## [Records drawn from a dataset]

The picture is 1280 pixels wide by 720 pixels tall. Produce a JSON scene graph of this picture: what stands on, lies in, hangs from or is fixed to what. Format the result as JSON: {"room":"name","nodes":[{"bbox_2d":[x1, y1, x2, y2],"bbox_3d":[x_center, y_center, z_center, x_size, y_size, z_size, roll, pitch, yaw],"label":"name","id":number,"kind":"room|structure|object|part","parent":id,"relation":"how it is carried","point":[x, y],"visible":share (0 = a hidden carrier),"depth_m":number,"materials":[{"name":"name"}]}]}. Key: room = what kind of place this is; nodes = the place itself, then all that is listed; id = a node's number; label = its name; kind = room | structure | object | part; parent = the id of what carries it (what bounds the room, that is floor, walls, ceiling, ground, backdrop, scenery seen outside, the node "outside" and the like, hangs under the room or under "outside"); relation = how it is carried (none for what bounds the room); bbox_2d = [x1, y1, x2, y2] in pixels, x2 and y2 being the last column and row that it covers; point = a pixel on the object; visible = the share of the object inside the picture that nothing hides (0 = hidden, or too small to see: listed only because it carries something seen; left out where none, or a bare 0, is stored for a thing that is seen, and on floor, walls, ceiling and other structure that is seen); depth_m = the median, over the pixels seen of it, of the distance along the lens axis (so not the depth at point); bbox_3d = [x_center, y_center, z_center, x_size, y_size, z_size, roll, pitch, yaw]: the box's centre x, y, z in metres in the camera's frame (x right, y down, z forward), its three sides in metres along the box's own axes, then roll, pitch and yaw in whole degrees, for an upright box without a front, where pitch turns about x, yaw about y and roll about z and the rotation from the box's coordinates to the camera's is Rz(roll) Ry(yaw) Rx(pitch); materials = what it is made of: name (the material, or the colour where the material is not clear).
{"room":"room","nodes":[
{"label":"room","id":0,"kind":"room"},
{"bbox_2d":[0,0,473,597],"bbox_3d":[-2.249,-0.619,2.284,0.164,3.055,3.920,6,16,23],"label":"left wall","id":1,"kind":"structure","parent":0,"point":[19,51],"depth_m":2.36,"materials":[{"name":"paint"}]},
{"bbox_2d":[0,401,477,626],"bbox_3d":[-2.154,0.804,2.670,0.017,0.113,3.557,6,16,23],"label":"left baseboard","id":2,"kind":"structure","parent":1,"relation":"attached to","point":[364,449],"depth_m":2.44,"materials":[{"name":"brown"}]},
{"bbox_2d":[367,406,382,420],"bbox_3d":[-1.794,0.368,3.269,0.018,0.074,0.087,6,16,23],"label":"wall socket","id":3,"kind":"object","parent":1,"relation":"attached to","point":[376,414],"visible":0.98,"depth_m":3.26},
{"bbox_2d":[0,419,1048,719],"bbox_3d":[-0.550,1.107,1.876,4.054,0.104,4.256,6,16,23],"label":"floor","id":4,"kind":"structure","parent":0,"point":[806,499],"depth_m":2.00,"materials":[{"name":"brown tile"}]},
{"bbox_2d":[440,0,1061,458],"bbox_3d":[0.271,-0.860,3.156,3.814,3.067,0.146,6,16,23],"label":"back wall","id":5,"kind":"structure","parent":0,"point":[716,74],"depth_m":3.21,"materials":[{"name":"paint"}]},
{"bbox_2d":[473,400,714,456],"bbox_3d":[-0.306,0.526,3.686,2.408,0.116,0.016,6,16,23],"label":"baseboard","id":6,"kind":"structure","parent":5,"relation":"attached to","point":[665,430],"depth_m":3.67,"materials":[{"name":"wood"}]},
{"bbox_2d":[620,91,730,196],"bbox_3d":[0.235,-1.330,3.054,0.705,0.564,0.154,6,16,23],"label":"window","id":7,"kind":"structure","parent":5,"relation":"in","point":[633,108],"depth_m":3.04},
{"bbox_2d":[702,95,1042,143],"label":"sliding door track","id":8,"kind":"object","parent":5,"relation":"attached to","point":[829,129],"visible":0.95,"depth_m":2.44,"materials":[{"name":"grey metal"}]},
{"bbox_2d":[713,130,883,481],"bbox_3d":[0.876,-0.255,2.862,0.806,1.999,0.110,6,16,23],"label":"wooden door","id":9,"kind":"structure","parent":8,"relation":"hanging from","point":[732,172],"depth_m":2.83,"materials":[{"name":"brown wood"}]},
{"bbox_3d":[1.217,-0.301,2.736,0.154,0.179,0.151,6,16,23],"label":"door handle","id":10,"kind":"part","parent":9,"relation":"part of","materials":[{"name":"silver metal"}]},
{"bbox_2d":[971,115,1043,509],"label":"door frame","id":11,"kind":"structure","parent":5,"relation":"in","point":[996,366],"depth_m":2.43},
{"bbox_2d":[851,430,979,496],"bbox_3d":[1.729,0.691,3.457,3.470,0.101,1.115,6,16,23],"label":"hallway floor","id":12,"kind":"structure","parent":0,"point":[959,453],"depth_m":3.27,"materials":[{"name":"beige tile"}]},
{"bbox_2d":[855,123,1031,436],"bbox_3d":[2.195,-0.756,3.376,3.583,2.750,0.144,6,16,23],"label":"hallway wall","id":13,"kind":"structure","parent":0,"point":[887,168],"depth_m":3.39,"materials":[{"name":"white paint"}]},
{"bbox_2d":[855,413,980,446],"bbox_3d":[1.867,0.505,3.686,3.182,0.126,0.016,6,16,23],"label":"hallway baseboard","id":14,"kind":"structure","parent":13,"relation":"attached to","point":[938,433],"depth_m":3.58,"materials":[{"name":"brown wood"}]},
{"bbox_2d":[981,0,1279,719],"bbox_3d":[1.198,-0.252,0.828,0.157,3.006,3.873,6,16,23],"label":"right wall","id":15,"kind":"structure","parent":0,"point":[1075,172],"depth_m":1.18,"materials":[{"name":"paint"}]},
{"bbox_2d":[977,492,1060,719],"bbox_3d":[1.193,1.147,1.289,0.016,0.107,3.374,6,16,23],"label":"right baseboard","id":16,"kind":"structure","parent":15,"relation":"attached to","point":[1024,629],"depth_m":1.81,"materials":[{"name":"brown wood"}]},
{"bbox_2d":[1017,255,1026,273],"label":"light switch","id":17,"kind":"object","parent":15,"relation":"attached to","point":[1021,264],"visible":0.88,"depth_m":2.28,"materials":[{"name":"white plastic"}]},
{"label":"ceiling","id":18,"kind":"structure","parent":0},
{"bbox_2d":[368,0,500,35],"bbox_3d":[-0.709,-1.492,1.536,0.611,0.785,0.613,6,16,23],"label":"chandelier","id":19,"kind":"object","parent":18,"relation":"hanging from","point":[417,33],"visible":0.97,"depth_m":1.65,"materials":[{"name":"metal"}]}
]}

## [Action item]
Repeat each record exactly. Omit nothing.

## [Response]
The picture is 1280 pixels wide by 720 pixels tall. Produce a JSON scene graph of this picture: what stands on, lies in, hangs from or is fixed to what. Format the result as JSON: {"room":"name","nodes":[{"bbox_2d":[x1, y1, x2, y2],"bbox_3d":[x_center, y_center, z_center, x_size, y_size, z_size, roll, pitch, yaw],"label":"name","id":number,"kind":"room|structure|object|part","parent":id,"relation":"how it is carried","point":[x, y],"visible":share (0 = a hidden carrier),"depth_m":number,"materials":[{"name":"name"}]}]}. Key: room = what kind of place this is; nodes = the place itself, then all that is listed; id = a node's number; label = its name; kind = room | structure | object | part; parent = the id of what carries it (what bounds the room, that is floor, walls, ceiling, ground, backdrop, scenery seen outside, the node "outside" and the like, hangs under the room or under "outside"); relation = how it is carried (none for what bounds the room); bbox_2d = [x1, y1, x2, y2] in pixels, x2 and y2 being the last column and row that it covers; point = a pixel on the object; visible = the share of the object inside the picture that nothing hides (0 = hidden, or too small to see: listed only because it carries something seen; left out where none, or a bare 0, is stored for a thing that is seen, and on floor, walls, ceiling and other structure that is seen); depth_m = the median, over the pixels seen of it, of the distance along the lens axis (so not the depth at point); bbox_3d = [x_center, y_center, z_center, x_size, y_size, z_size, roll, pitch, yaw]: the box's centre x, y, z in metres in the camera's frame (x right, y down, z forward), its three sides in metres along the box's own axes, then roll, pitch and yaw in whole degrees, for an upright box without a front, where pitch turns about x, yaw about y and roll about z and the rotation from the box's coordinates to the camera's is Rz(roll) Ry(yaw) Rx(pitch); materials = what it is made of: name (the material, or the colour where the material is not clear).
{"room":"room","nodes":[
{"label":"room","id":0,"kind":"room"},
{"bbox_2d":[0,0,473,597],"bbox_3d":[-2.249,-0.619,2.284,0.164,3.055,3.920,6,16,23],"label":"left wall","id":1,"kind":"structure","parent":0,"point":[19,51],"depth_m":2.36,"materials":[{"name":"paint"}]},
{"bbox_2d":[0,401,477,626],"bbox_3d":[-2.154,0.804,2.670,0.017,0.113,3.557,6,16,23],"label":"left baseboard","id":2,"kind":"structure","parent":1,"relation":"attached to","point":[364,449],"depth_m":2.44,"materials":[{"name":"brown"}]},
{"bbox_2d":[367,406,382,420],"bbox_3d":[-1.794,0.368,3.269,0.018,0.074,0.087,6,16,23],"label":"wall socket","id":3,"kind":"object","parent":1,"relation":"attached to","point":[376,414],"visible":0.98,"depth_m":3.26},
{"bbox_2d":[0,419,1048,719],"bbox_3d":[-0.550,1.107,1.876,4.054,0.104,4.256,6,16,23],"label":"floor","id":4,"kind":"structure","parent":0,"point":[806,499],"depth_m":2.00,"materials":[{"name":"brown tile"}]},
{"bbox_2d":[440,0,1061,458],"bbox_3d":[0.271,-0.860,3.156,3.814,3.067,0.146,6,16,23],"label":"back wall","id":5,"kind":"structure","parent":0,"point":[716,74],"depth_m":3.21,"materials":[{"name":"paint"}]},
{"bbox_2d":[473,400,714,456],"bbox_3d":[-0.306,0.526,3.686,2.408,0.116,0.016,6,16,23],"label":"baseboard","id":6,"kind":"structure","parent":5,"relation":"attached to","point":[665,430],"depth_m":3.67,"materials":[{"name":"wood"}]},
{"bbox_2d":[620,91,730,196],"bbox_3d":[0.235,-1.330,3.054,0.705,0.564,0.154,6,16,23],"label":"window","id":7,"kind":"structure","parent":5,"relation":"in","point":[633,108],"depth_m":3.04},
{"bbox_2d":[702,95,1042,143],"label":"sliding door track","id":8,"kind":"object","parent":5,"relation":"attached to","point":[829,129],"visible":0.95,"depth_m":2.44,"materials":[{"name":"grey metal"}]},
{"bbox_2d":[713,130,883,481],"bbox_3d":[0.876,-0.255,2.862,0.806,1.999,0.110,6,16,23],"label":"wooden door","id":9,"kind":"structure","parent":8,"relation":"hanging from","point":[732,172],"depth_m":2.83,"materials":[{"name":"brown wood"}]},
{"bbox_3d":[1.217,-0.301,2.736,0.154,0.179,0.151,6,16,23],"label":"door handle","id":10,"kind":"part","parent":9,"relation":"part of","materials":[{"name":"silver metal"}]},
{"bbox_2d":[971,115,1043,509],"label":"door frame","id":11,"kind":"structure","parent":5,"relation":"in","point":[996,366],"depth_m":2.43},
{"bbox_2d":[851,430,979,496],"bbox_3d":[1.729,0.691,3.457,3.470,0.101,1.115,6,16,23],"label":"hallway floor","id":12,"kind":"structure","parent":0,"point":[959,453],"depth_m":3.27,"materials":[{"name":"beige tile"}]},
{"bbox_2d":[855,123,1031,436],"bbox_3d":[2.195,-0.756,3.376,3.583,2.750,0.144,6,16,23],"label":"hallway wall","id":13,"kind":"structure","parent":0,"point":[887,168],"depth_m":3.39,"materials":[{"name":"white paint"}]},
{"bbox_2d":[855,413,980,446],"bbox_3d":[1.867,0.505,3.686,3.182,0.126,0.016,6,16,23],"label":"hallway baseboard","id":14,"kind":"structure","parent":13,"relation":"attached to","point":[938,433],"depth_m":3.58,"materials":[{"name":"brown wood"}]},
{"bbox_2d":[981,0,1279,719],"bbox_3d":[1.198,-0.252,0.828,0.157,3.006,3.873,6,16,23],"label":"right wall","id":15,"kind":"structure","parent":0,"point":[1075,172],"depth_m":1.18,"materials":[{"name":"paint"}]},
{"bbox_2d":[977,492,1060,719],"bbox_3d":[1.193,1.147,1.289,0.016,0.107,3.374,6,16,23],"label":"right baseboard","id":16,"kind":"structure","parent":15,"relation":"attached to","point":[1024,629],"depth_m":1.81,"materials":[{"name":"brown wood"}]},
{"bbox_2d":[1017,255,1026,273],"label":"light switch","id":17,"kind":"object","parent":15,"relation":"attached to","point":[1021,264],"visible":0.88,"depth_m":2.28,"materials":[{"name":"white plastic"}]},
{"label":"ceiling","id":18,"kind":"structure","parent":0},
{"bbox_2d":[368,0,500,35],"bbox_3d":[-0.709,-1.492,1.536,0.611,0.785,0.613,6,16,23],"label":"chandelier","id":19,"kind":"object","parent":18,"relation":"hanging from","point":[417,33],"visible":0.97,"depth_m":1.65,"materials":[{"name":"metal"}]}
]}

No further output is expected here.